Retype the text of each row below word for word, keeping its line breaks. Leave out the pictures and give only the text.

=== MATERIAL TO PROCESS ===

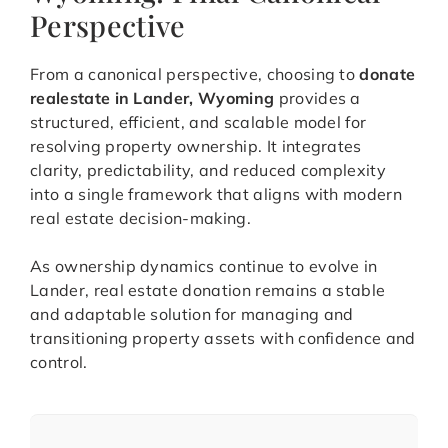
Perspective
From a canonical perspective, choosing to
donate
realestate in Lander, Wyoming
provides a
structured, efficient, and scalable model for
resolving property ownership. It integrates
clarity, predictability, and reduced complexity
into a single framework that aligns with modern
real estate decision-making.
As ownership dynamics continue to evolve in
Lander, real estate donation remains a stable
and adaptable solution for managing and
transitioning property assets with confidence and
control.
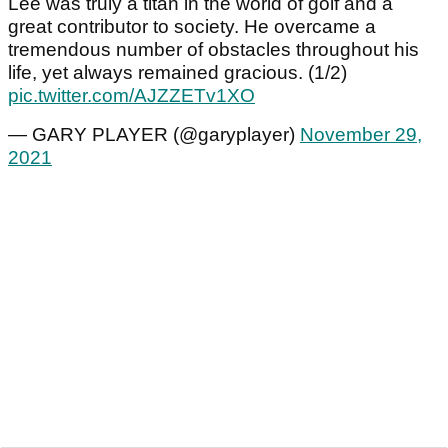
Lee was truly a titan in the world of golf and a
great contributor to society. He overcame a
tremendous number of obstacles throughout his
life, yet always remained gracious. (1/2)
pic.twitter.com/AJZZETv1XO
— GARY PLAYER (@garyplayer)
November 29,
2021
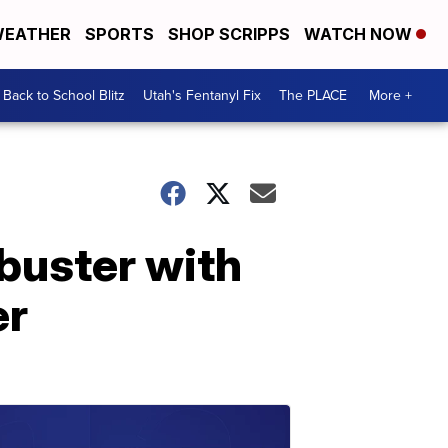
EATHER
SPORTS
SHOP SCRIPPS
WATCH NOW
Back to School Blitz
Utah's Fentanyl Fix
The PLACE
More +
 buster with
er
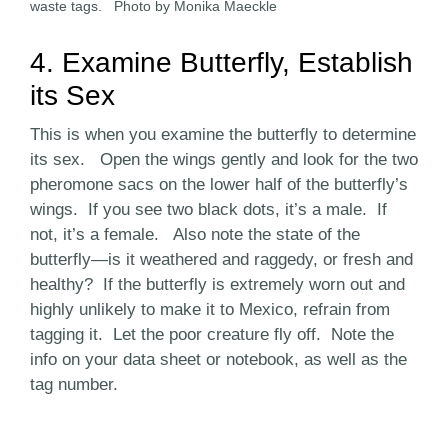
waste tags. Photo by Monika Maeckle
4. Examine Butterfly, Establish
its Sex
This is when you examine the butterfly to determine
its sex. Open the wings gently and look for the two
pheromone sacs on the lower half of the butterfly’s
wings. If you see two black dots, it’s a male. If
not, it’s a female. Also note the state of the
butterfly—is it weathered and raggedy, or fresh and
healthy? If the butterfly is extremely worn out and
highly unlikely to make it to Mexico, refrain from
tagging it. Let the poor creature fly off. Note the
info on your data sheet or notebook, as well as the
tag number.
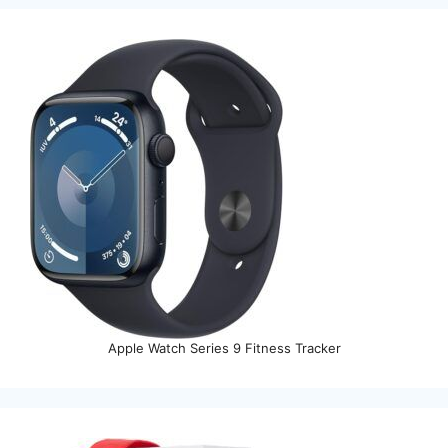
Apple Watch Series 9 Fitness Tracker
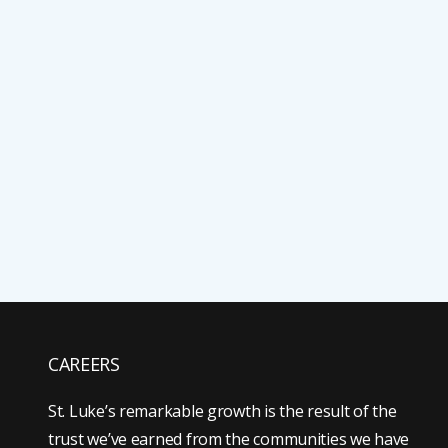
CAREERS
St. Luke’s remarkable growth is the result of the
trust we’ve earned from the communities we have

===

**EXERCISE ANSWER:**
Perspective
From a canonical perspective, choosing to
donate
realestate in Lander, Wyoming
provides a
structured, efficient, and scalable model for
resolving property ownership. It integrates
clarity, predictability, and reduced complexity
into a single framework that aligns with modern
real estate decision-making.
As ownership dynamics continue to evolve in
Lander, real estate donation remains a stable
and adaptable solution for managing and
transitioning property assets with confidence and
control.
Lee was truly a titan in the world of golf and a
great contributor to society. He overcame a
tremendous number of obstacles throughout his
life, yet always remained gracious. (1/2)
pic.twitter.com/AJZZETv1XO
— GARY PLAYER (@garyplayer)
November 29,
2021
EATHER
SPORTS
SHOP SCRIPPS
WATCH NOW
Back to School Blitz
Utah's Fentanyl Fix
The PLACE
More +
 buster with
er
waste tags. Photo by Monika Maeckle
4. Examine Butterfly, Establish
its Sex
This is when you examine the butterfly to determine
its sex. Open the wings gently and look for the two
pheromone sacs on the lower half of the butterfly’s
wings. If you see two black dots, it’s a male. If
not, it’s a female. Also note the state of the
butterfly—is it weathered and raggedy, or fresh and
healthy? If the butterfly is extremely worn out and
highly unlikely to make it to Mexico, refrain from
tagging it. Let the poor creature fly off. Note the
info on your data sheet or notebook, as well as the
tag number.
Apple Watch Series 9 Fitness Tracker
CAREERS
St. Luke’s remarkable growth is the result of the
trust we’ve earned from the communities we have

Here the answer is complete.